Git commit	https://github.com/matrix-org/matrix-spec/tree/v1.7
Release date	May 25, 2023

Client-Server API

New Endpoints

• POST /_matrix/media/v1/create (#1499)
• PUT /_matrix/media/v3/upload/{serverName}/{mediaId} (#1499)
• POST /_matrix/client/v1/login/get_token (#1530)

Backwards Compatible Changes

• Changes to the server-side aggregation of m.replace (edit) events, as per MSC3925. (#1440, #1525)
• Add new push rule conditions event_property_is and event_property_contains, as per MSC3758 and MSC3966. (#1464)
• Add m.annotation relations (reactions), as per MSC2677. (#1475, #1531)
• Support asynchronous media uploads, as per MSC2246. (#1499, #1510)
• Document the m.mentions property; the .m.rule.is_user_mention and .m.rule.is_room_mention push rules; and other notification behaviour, as per MSC3952. (#1508)
• Improve VoIP signaling, as per MSC2746. (#1511, #1540)
• Update the scope of transaction IDs, as per MSC3970. (#1526)
• Add an ability to redirect media downloads, as per MSC3860. (#1529)
• Add an ability to use an existing session to log in another, as per MSC3882. (#1530)

Spec Clarifications

• Clarify the sections of the specification concerning aggregation of child events. (#1424)
• Fix various typos throughout the specification. (#1432, #1442, #1447, #1455, #1465, #1500, #1509)
• Clarify that reply chain fallback for threads might not be present. (#1439)
• Clarify what event property the content-specific push rules match against. (#1441)
• Clarify the semantics that make requests idempotent. (#1449)
• Improve documentation of how clients use push rules. (#1461)
• Clarify that servers should enforce a default limit on a filter if one is not specified. (#1463)
• Disambiguate using property names with dots in them during push rule processing, as per MSC3873 and MSC3980. (#1464)
• Fix phrasing & typography in the registration endpoint description.
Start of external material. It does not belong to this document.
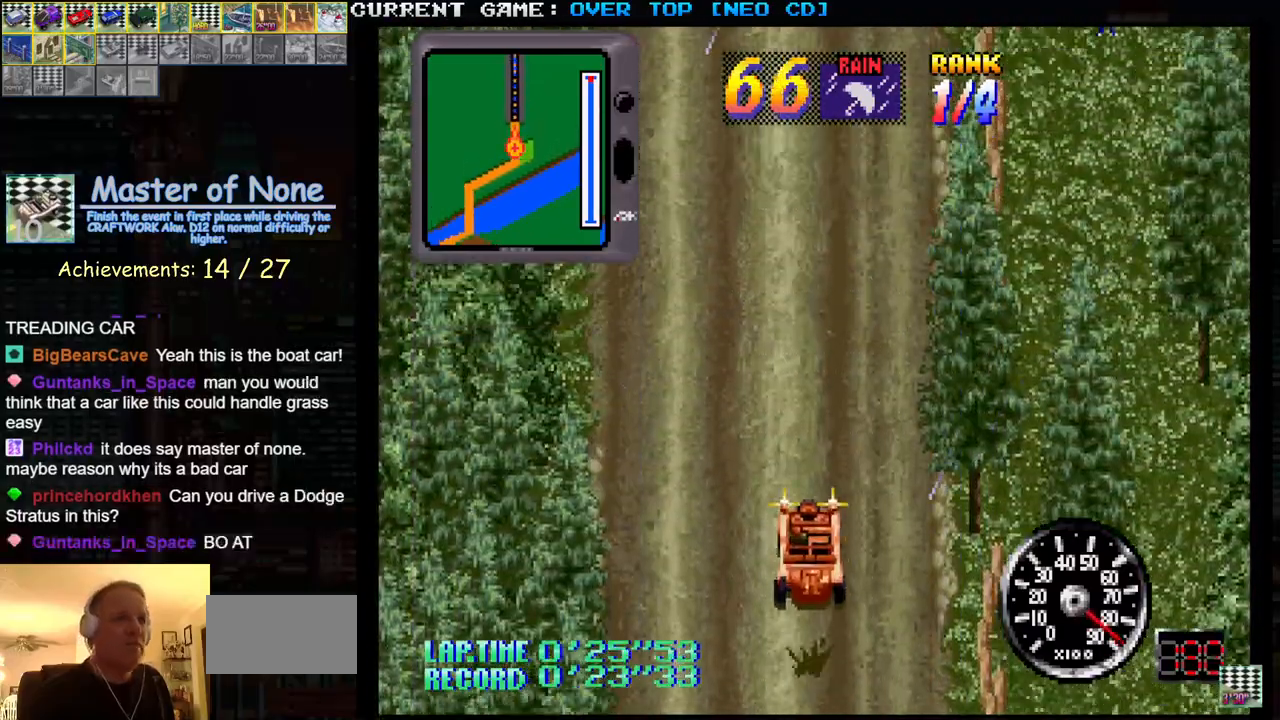
{"buttons": ["SQUARE"], "left_stick": "center", "events": []}
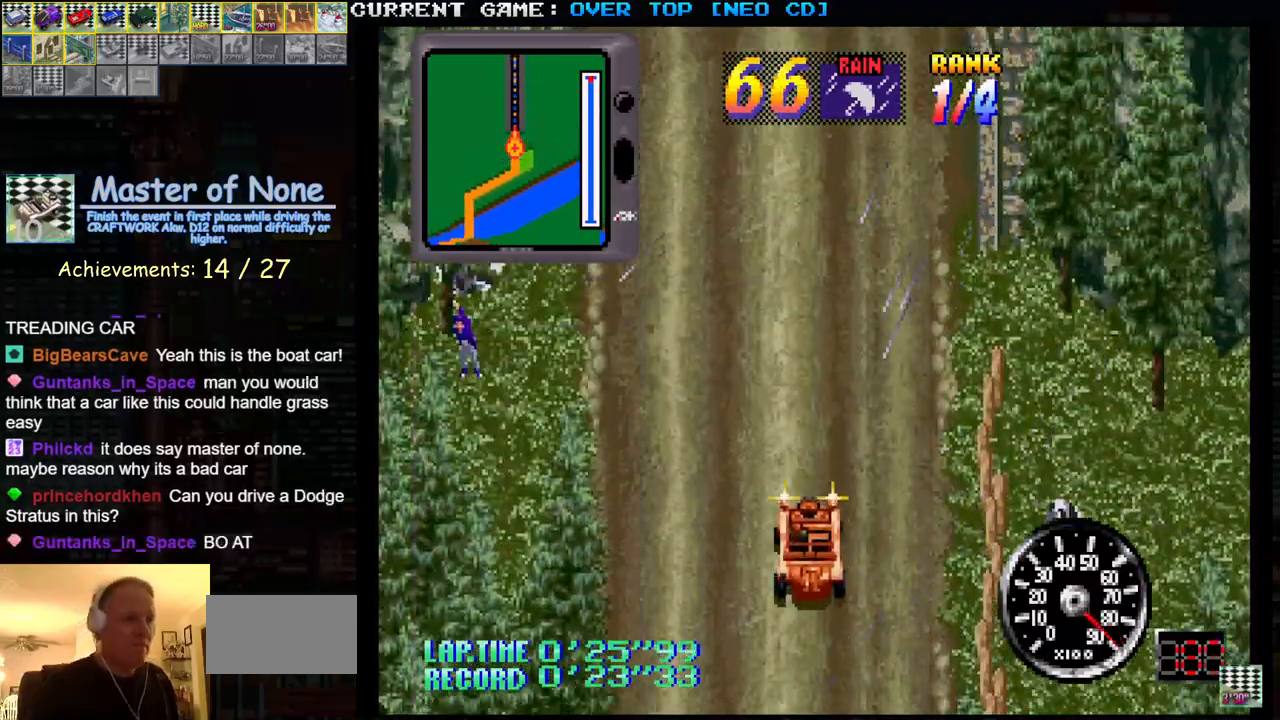
{"buttons": ["SQUARE"], "left_stick": "center", "events": [[383, "R1", "down"], [400, "R1", "up"]]}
Contributed by @HarHarLinks. (#1474)
• Remove outdated text saying that state_default is 0 if there is no m.room.power_levels event in a room. (#1479)
• Remove fictitious token parameter on /keys/query endpoint. (#1485)
• Fix rendering of properties with a list of types. (#1487)
• Clarify parts of the cross-signing signature upload request. (#1495)
• Remove the dont_notify and coalesce push rule actions, as per MSC3987. (#1501)
• Clarify m.location scheme by partially reverting f1f32d3. Contributed by @HarHarLinks. (#1507)
• Add missing knock_restricted join rule to the m.room.join_rules schema. (#1535)

Server-Server API

Spec Clarifications

• Fix various typos throughout the specification. (#1431, #1447, #1466, #1518)
• Fix PDU examples by removing invalid OpenAPI reference to examples/minimal_pdu.json. (#1454)
• Remove leftover {key_id} from /_matrix/key/v2/server/. (#1473)
• Remove extraneous age_ts field from the reference hash calculation section. (#1536)

Application Service API

New Endpoints

• POST /_matrix/app/v1/ping (#1516)
• POST /_matrix/client/v1/appservice/{appserviceId}/ping (#1516)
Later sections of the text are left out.